- [Supplied text]:
——————

The Mom Book Goes to School serves as a guide for parents who know they need to roll up their sleeves and help their children succeed in school, but are unsure about how to approach this most effectively. Hard pressed to determine what our exact roles should be vis-a-vis school, we find it difficult to strike the fine balance of advocating for our children in an informed, strategic manner without micromanaging details to the point where our children lack the confidence to tackle problems independently. The answer lies somewhere between building our children's science projects for them and throwing our hands up in frustration vowing to never, ever help them with homework again!
A poignant example of the issues parents face surfaced in my own life when a good friend called with a school-success crisis of her own. Her ninth-grade daughter, usually a brilliant student, came to her with a midterm summary from her math teacher, indicating she had received C's on the past three quizzes. My friend suddenly learned that her child, who had formerly earned all A's and breezed through her classes, had become disheartened in math as the result of a teacher who had disparaged her math skills and refused to place her in the highest math track that spring, lumping her instead with the average class. This frustration turned into rebellion, and she let her math grades slide without telling her parents. My friend felt shocked, dismayed, and angry. How could she not have known her daughter was struggling academically? Why didn't her daughter seek help? How should she respond as a parent?
This incident captures the tough dilemmas all parents invariably face at some point during a child's school years and reinforces our need for vigilance in watching for surfacing problems. Because of the overwhelming number of students in many classrooms, we often need to fight for schools to meet the individual needs of our children — whether they are learning disabled, gifted, struggling with reading, or acting out in class. With the emergence of competing resources inside and outside of school, we face myriad decisions when our children encounter problems: should we test for learning disorders inside or outside of school, hire a tutor or try to finagle extra teacher attention for academic issues, send our children to in-school specialists or outside learning centers, or opt for private school over public school?
In my friend's case, she had a heartfelt discussion with her disillusioned daughter about the underlying reasons for her slide in academic performance, her neglect of the problem, and her parents' dismay at not having been informed. My friend arranged a meeting to talk directly with the teacher and created an achievement plan to facilitate her daughter's goal of getting into the accelerated math class. She challenged her daughter to prove herself to the teacher by raising her grade to a B by the semester's end or else taking a summer math class and engaging the help of a math tutor come fall. Back in synergy, mom and daughter formed a team focused on the same goals: getting past the hurdle of a recalcitrant teacher and rekindling her passion for math.
Also embedded in this story is how, in our society, average has become a pejorative. We ultimately want our children to be better than run-of-the-mill students, and secretly hope for them to emerge as A+ students with glowing recommendations from every teacher. We fear that otherwise they will be vulnerable, lacking skills essential to thrive in a highly educated, success-oriented culture. We don't want an average kid but an extraordinary one — so much for the bell curve! But we are utterly unsure about to how to invest our energy. Should we spend 90% of it helping with homework? Scramble to find tutoring? Move to a private school? Set up frequent meetings with teachers in hopes of getting more individualized attention for our children?
Navigating the sometimes hostile and always complex school environment has become so nuanced that we need to get up to speed on how best to assume our varying roles, from sophisticated advocate to intermediary, from disciplinarian to homework editor. When school issues arise, it's crucial to be as informed as possible with insights and advice on what methods prove most effective when stepping into this complicated fray to help our children.

——————

- [Dataset extract]:
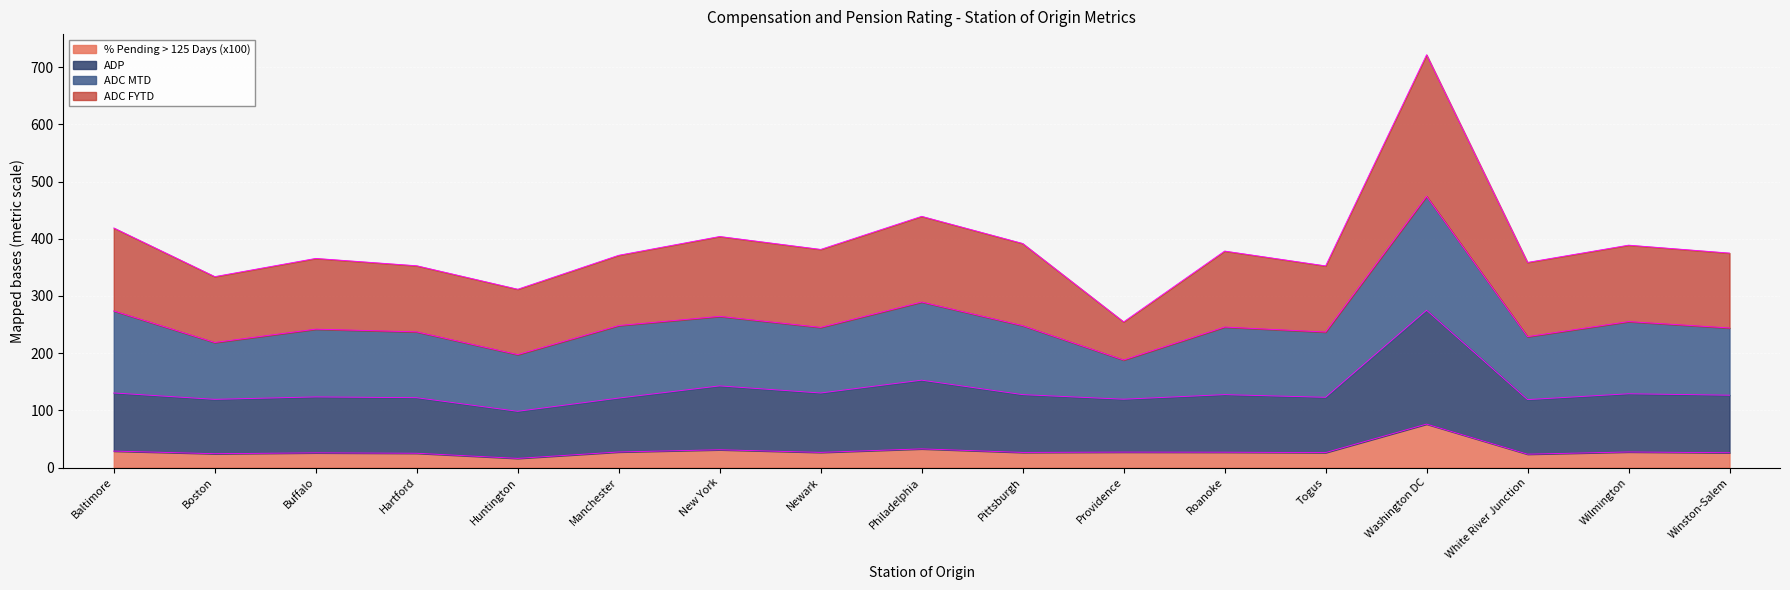

What is the total value across all series at Wilmington?

388.9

——————

- [What you have to do]: In the passage on helping children succeed in school, revise the part starting at "Navigating the sometimes" and ending at "help our children.", putting "homework coach" in place of "homework editor". The lines have nothing to do with this.

- [Worked solution]:
Navigating the sometimes hostile and always complex school environment has become so nuanced that we need to get up to speed on how best to assume our varying roles, from sophisticated advocate to intermediary, from disciplinarian to homework coach. When school issues arise, it's crucial to be as informed as possible with insights and advice on what methods prove most effective when stepping into this complicated fray to help our children.